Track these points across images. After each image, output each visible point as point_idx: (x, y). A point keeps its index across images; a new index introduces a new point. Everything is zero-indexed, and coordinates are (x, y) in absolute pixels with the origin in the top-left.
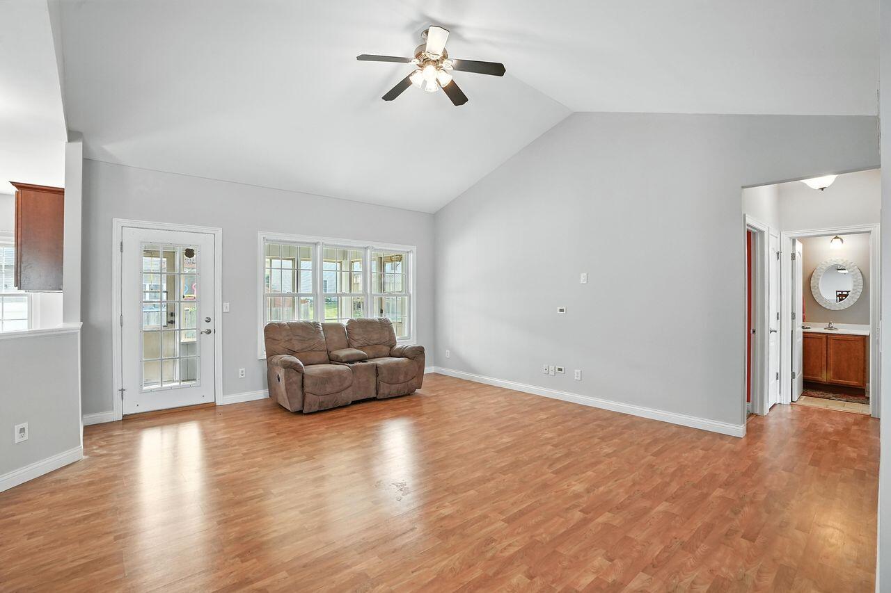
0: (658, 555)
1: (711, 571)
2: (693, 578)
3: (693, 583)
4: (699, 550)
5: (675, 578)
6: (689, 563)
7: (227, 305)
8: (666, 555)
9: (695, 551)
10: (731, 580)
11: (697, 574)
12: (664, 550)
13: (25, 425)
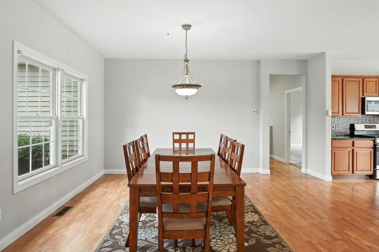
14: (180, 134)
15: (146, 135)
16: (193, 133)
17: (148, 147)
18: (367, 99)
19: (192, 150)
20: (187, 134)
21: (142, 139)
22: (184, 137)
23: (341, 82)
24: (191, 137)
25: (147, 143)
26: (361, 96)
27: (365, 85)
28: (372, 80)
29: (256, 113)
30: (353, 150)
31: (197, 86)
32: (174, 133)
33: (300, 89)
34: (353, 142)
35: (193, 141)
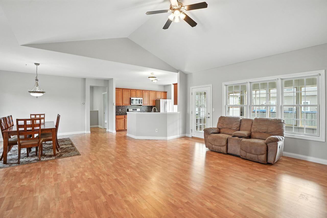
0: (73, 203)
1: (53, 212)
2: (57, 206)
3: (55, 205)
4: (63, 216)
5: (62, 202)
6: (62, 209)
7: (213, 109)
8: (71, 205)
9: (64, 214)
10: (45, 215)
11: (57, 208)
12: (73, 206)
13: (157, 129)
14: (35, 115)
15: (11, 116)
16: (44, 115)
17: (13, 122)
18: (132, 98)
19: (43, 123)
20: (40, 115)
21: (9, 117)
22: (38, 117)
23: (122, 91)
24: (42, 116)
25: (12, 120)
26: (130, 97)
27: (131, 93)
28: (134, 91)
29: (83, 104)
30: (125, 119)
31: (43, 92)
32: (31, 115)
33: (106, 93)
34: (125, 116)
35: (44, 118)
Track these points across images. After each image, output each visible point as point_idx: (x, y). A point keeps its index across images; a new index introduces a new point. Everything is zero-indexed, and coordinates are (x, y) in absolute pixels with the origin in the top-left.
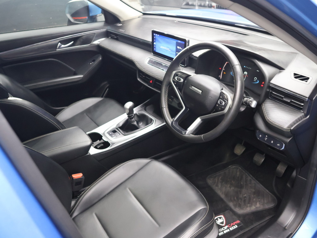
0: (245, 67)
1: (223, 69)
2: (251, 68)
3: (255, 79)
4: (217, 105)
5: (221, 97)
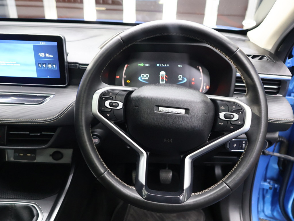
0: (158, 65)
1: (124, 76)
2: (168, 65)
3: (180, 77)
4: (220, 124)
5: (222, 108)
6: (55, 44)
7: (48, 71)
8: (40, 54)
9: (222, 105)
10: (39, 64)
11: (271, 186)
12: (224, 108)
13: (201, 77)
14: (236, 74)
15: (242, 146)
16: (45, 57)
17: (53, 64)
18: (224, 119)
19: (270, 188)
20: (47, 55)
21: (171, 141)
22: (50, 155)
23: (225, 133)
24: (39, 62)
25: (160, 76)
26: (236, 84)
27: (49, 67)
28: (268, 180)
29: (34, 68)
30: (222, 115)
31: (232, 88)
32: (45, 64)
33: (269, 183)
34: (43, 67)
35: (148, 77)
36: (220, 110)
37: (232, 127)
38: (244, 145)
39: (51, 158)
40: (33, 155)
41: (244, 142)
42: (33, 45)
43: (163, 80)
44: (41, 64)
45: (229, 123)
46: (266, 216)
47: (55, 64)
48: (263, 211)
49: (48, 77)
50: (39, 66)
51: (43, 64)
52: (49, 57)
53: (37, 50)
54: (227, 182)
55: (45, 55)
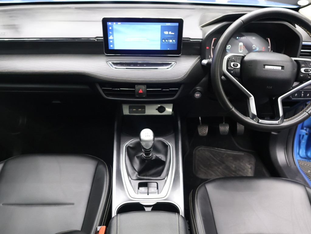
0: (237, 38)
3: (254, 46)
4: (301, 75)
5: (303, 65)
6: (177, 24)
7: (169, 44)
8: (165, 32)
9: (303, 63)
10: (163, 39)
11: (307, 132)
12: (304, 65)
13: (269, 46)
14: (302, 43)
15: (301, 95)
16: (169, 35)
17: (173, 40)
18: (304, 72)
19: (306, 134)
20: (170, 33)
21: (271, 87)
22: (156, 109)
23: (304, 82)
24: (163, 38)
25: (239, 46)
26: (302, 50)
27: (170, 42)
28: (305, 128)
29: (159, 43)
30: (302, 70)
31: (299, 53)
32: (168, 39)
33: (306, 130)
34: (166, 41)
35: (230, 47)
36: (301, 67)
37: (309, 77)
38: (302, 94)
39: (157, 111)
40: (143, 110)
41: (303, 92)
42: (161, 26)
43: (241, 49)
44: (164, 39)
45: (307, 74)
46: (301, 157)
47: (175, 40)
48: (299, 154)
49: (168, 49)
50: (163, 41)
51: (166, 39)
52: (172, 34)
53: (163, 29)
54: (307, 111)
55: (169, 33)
+++
WORK TO BE COMPLETED ::
Copy the material word for word from its first line up to and including the line with "16: (193, 133)". Leave the pictures out of your copy.

SOLUTION ::
Track these points across images. After each image, output each visible point as point_idx: (x, y). A point keeps its index across images; a new index introduces a new point. Everything is zero-indexed, and coordinates are (x, y) in absolute pixels with the origin in the top-left.
0: (658, 555)
1: (711, 571)
2: (693, 578)
3: (693, 583)
4: (699, 550)
5: (675, 578)
6: (689, 563)
7: (227, 305)
8: (666, 555)
9: (695, 551)
10: (731, 580)
11: (697, 574)
12: (664, 550)
13: (25, 425)
14: (180, 134)
15: (146, 135)
16: (193, 133)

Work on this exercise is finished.